The only thing that interested me at Online this year, apart from a few encounters with old friends, and seeing Brian 'IWR Information Professional of the Year' Kelly of UKWebFocus fame clutching his Oscar-like award, was the OCLC Symposium, Who’s watching your space?
Three speakers, John Naughton, journalist and academic at the Open University, Matt Brown of Nature Network and Cathy de Rosa, VP of Global Marketing for OCLC addressed us. John was keen to emphasise how much journalists have hyped the more well-known social networking sites, and how much they ignore anything outside MySpace and Facebook. he identified the known business models as being advertising or monetising eyeballs as it is elegantly expressed, viral marketing, subscriptions, share-cropping and the walled garden approach. He thought that the growth of social networking had implications for privacy, for how were understand friendship, that they might challenge conventional authority structure's and might allow more efficient information sharing. But he thought that there would be a collision between the walled garden model and the open nature of social networking sites, and he also cited the 'what next?' problem, where users, after the initial excitement of signing up to a network and discovering their friends, then wonder what to do next. He thought there might be possibilities for harnessing social networking in education, in corporate organisations and in libraries.

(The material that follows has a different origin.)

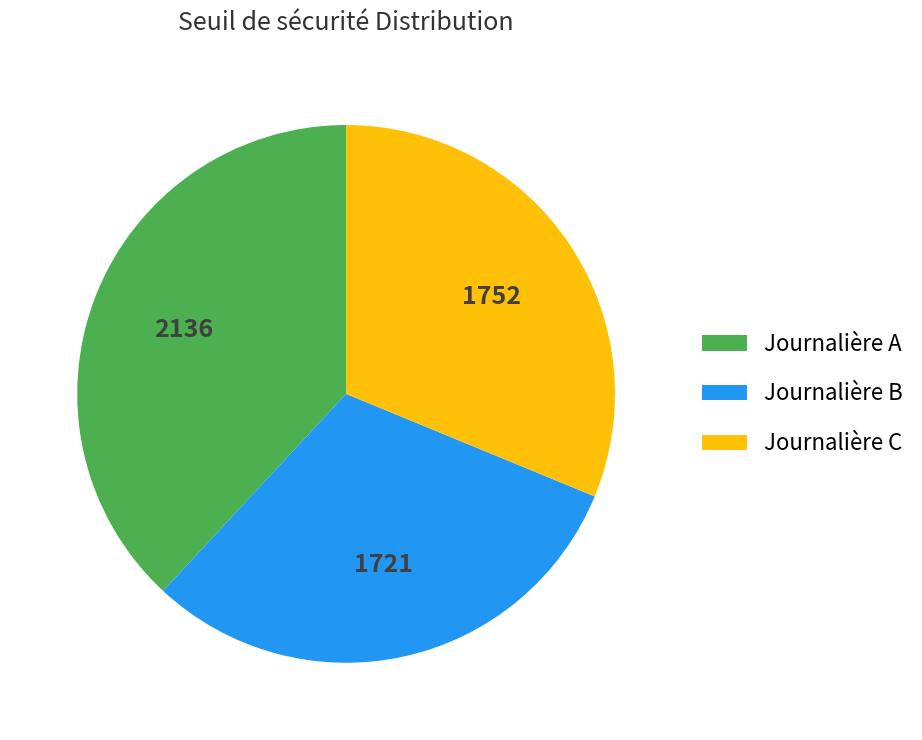

Rank the categories by value from highest to lowest.

Journalière A, Journalière C, Journalière B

Matt demonstrated the Nature Network which was interesting, though I was left unclear about how hospitable it might be to other social networking tools. They have their open bookmarks and citations sharing tool, for example, Connotea, but I don't know how a Connotea user could share bookmarks with some who used del.icio.us or ma.gnolia, or citations with someone using citeulike.
Cathy highlighted some of the findings from the report itself, Sharing, Privacy and Trust in our online world, downloadable from OCLC as a pdf. For librarians, one of the key findings is that there has been a considerable fall in the use of library websites since their last report two years ago. There's lots in the report, though the samples used seem a little small to me.
In questions, Brian Kelly asked if we were not in a very similar situation to that of the web in 1993, that that which was dismissed as hype then has now proved to be sustainable? John Naughton didn't answer the question, saying that he didn't think we could know what social networking might mean for serious applications. In response to another question, John compared the possible situation libraries might find themselves in to that of travel agents.